**Work instructions:**
Using the Semarang incident passage below, answer these:
1. How many women does it say were forced to be comfort women in the Semarang Comfort Station incident?
2. What did Gilbert claim the case was evidence of?
3. According to the last paragraph, what do advocates of the sex-slave theory not have?

The Semarang Incident
Suddenly, the film brings in the Semarang Comfort Station incident in which 35 women including some Dutch women were forced to be comfort women. Japanese military officials in charge of the region at the time immediately investigated after learning of the incident, freed the women and ordered the comfort station closed.
Gilbert claimed the case was evidence that coercive recruitment was illegal at that time. But Yoshimi refuted, saying: "In that incident, victims were white women and Japanese military feared being blamed by the allied forces. I have heard no story about freed Asian women. White women and Asian women must have been treated differently."
Yoshimi's claim was merely an assumption. Dezaki, however, engaged in further conjecture and concluded, "The case in Indonesia is very strong evidence. There might be no evidence that Korean women were coercively recruited, but the Japanese military was reckless enough to force white women to be comfort women at the risk of being blamed internationally, so they must have done the same things to Korean women."
Throughout the film, advocates of the sex-slave theory speak in hypotheticals and reach conclusions by inference. They don't have facts.

**Information supplied:**
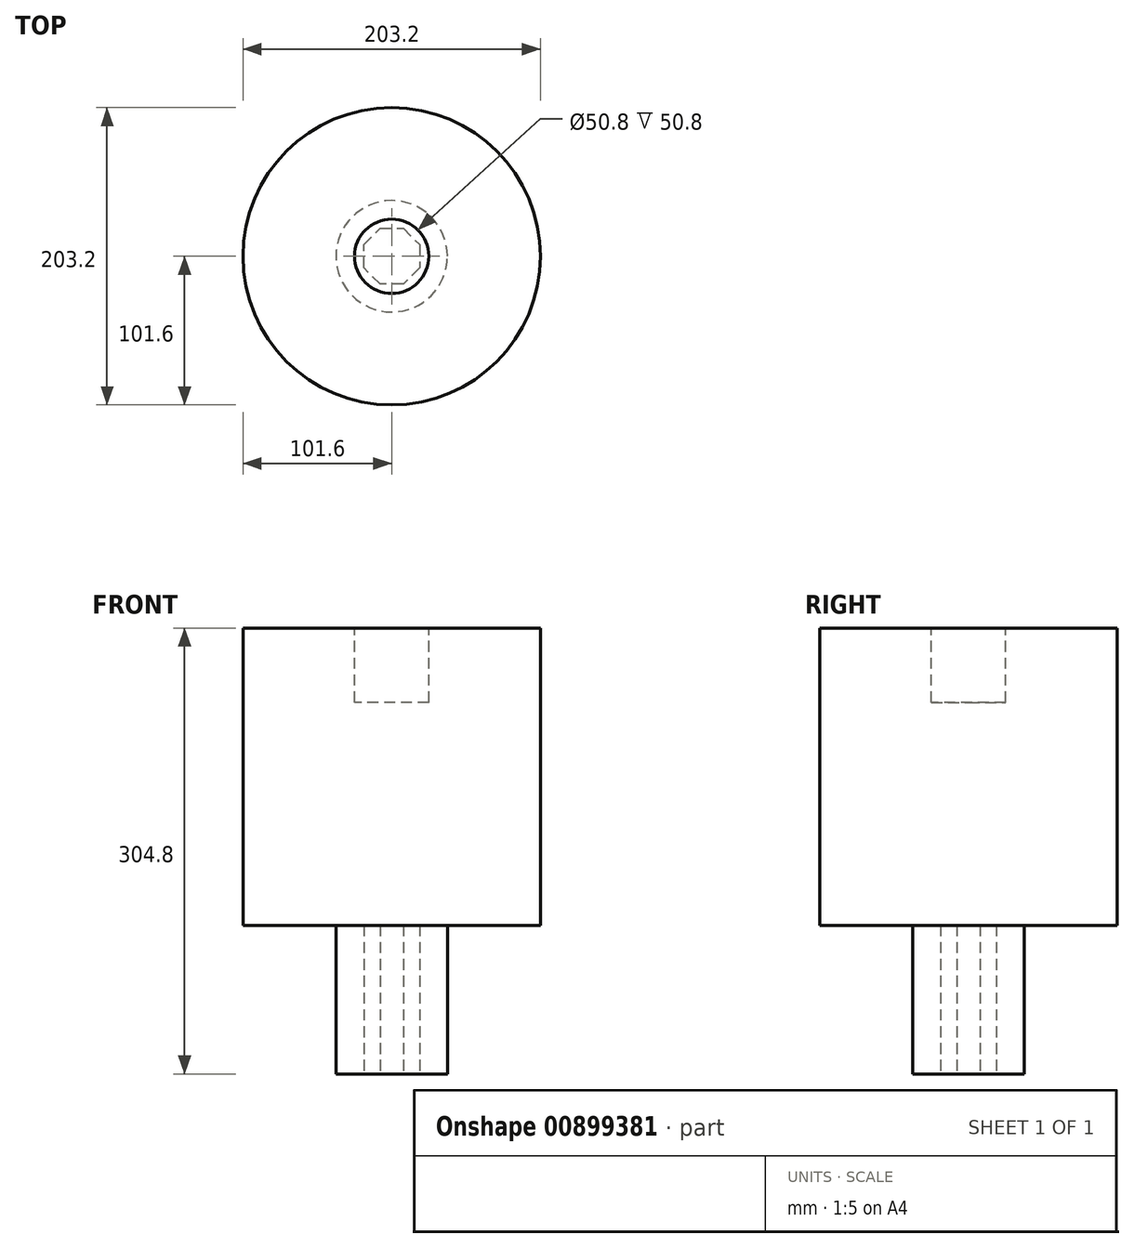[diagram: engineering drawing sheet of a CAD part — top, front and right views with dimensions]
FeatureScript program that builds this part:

**Final answer:**
1. 35 women, including some Dutch women.
2. That coercive recruitment was illegal at that time.
3. Facts.